Trata-se, usando linguagem popular, de um "jajão" do Governo, que opta por fazer grande alarde de uma redução de gastos que, na verdade, não se regista e de uma mudança de políticas que também não ocorre, porque é mantida, integralmente, a visão despesista dos titulares dos cargos políticos e a tendência de imputação da responsabilidade para os níveis inferiores.

Em termos políticos e de imagem, os governantes, curiosamente apoiados pela oposição, deixaram passar a ideia de que, ao retirar os DNs da lista de beneficiários de veículos de uso pessoal, o país estaria a efectuar uma grande redução de gastos, o que é, no mínimo, um malabarismo.

Tanto no número de carros dos DNs como na qualidade, os titulares de cargos políticos, a começar pelos cargos de soberania, são, de muito longe, quem mais gasta, não só em carros de luxo e top de gama de alta cilindrada que usam, mas também porque cada um deles tem uma minifrota privada com carros de substituição, de apoio a casa e para o pessoal ao seu serviço.

Acresce-se a isso ainda subsídios, senhas e benesses que lhes permitem não gastar dinheiro pessoal para o combustível, assistência técnica, seguro e taxa de circulação de todas essas viaturas.

Se tivesse havido uma intenção genuína de passar a agir com parcimónia, deveriam constar expressamente da lei os critérios para a compra de carros standard para cada categoria de titular, a proibição de aquisição de jipes, carros de luxo e um combate sério aos "lobbies" de vendedores de carros para o Estado.
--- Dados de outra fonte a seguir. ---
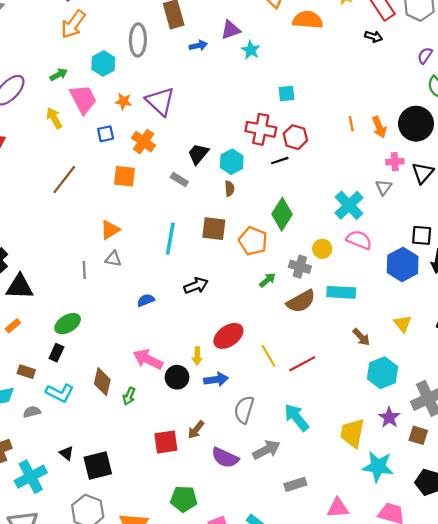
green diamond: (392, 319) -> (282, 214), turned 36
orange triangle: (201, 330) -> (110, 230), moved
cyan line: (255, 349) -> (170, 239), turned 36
Investigue-se quem vende ao Estado e quem compra pelo Estado e perceberemos facilmente que esta alteração não passa de um verdadeiro "jajão".

À excepção da correcção do facto de não se ter incluído inicialmente os administradores municipais e seus adjuntos, a ideia da redução dos custos no património público é unicamente um "jajão" já que deixa deliberadamente de fora a discussão sobre o parque imobiliário (edifícios urbanos e rurais) do Estado, que é a parte mais onerosa do problema e também menos transparente.

Veja-se o destino das chamadas "casas de função" ou das "casas de trânsito" ou ainda dos inúmeros edifícios rurais do Estado em que nascem de, um dia para outro, projectos privados. Apesar de todos saberem disso, é estrondosamente audível a forma como os titulares de cargos políticos, incluindo a oposição, se colocam todos de acordo uns com os outros sempre que se fala da manutenção ou aumento de benesses para eles.

Fazem reduções para os outros. A exclusão dos DNs da lista de beneficiários vem acentuar o sentimento de rebaixamento institucional e funcional dos DNs, depois do próprio Governo ter conseguido com sucesso empreender uma viragem no perfil técnico, académico e etário desses quadros de direcção. Ela ocorre num momento em que o poder de compra é baixíssimo e todas as antigas benesses (viagens, senhas de combustível, facilidades) deixaram de existir.

Tendo em conta que a remuneração não é atractiva, o salário não é pago em função do desempenho individual e a progressão na carreira tende a ser fortemente determinada pela antiguidade, os jovens licenciados acima da média, mestres e doutorados que são DNs, mesmo estando cumulativamente ligados a outras ocupações mais rentáveis (escritórios de advocacia, empresas de consultorias, ensino superior), mantêm-se nos cargos graças ao "salário invisível" como a atribuição de viaturas, as facilidades de compra de casa própria e as vantagens financeiras das viagens para o exterior.

Sem elas, a função pública voltará a ser, como há uma dezena de anos, ocupada por gente que não tem para onde ir nem tem ambição para lutar por melhor. Os quadros de alto gabarito que alguns ministérios possuem, sobretudo reforçados com novas competências de liderança, de gestão e de contactos "lobbistas", acabarão no sector empresarial público e privado, a começar, de resto, pelos ex-ministros que se socorrem desses quadros para os seus negócios particulares.

A mesquinha discussão sobre "quem pode ter o mesmo carro que eu", já que é apenas disso que se trata, pode sair muito cara ao Governo e promover uma sangria de fuga de quadros qualificados para salários e condições sociais mais atractivos, tão logo se comece a respirar melhor saúde financeira.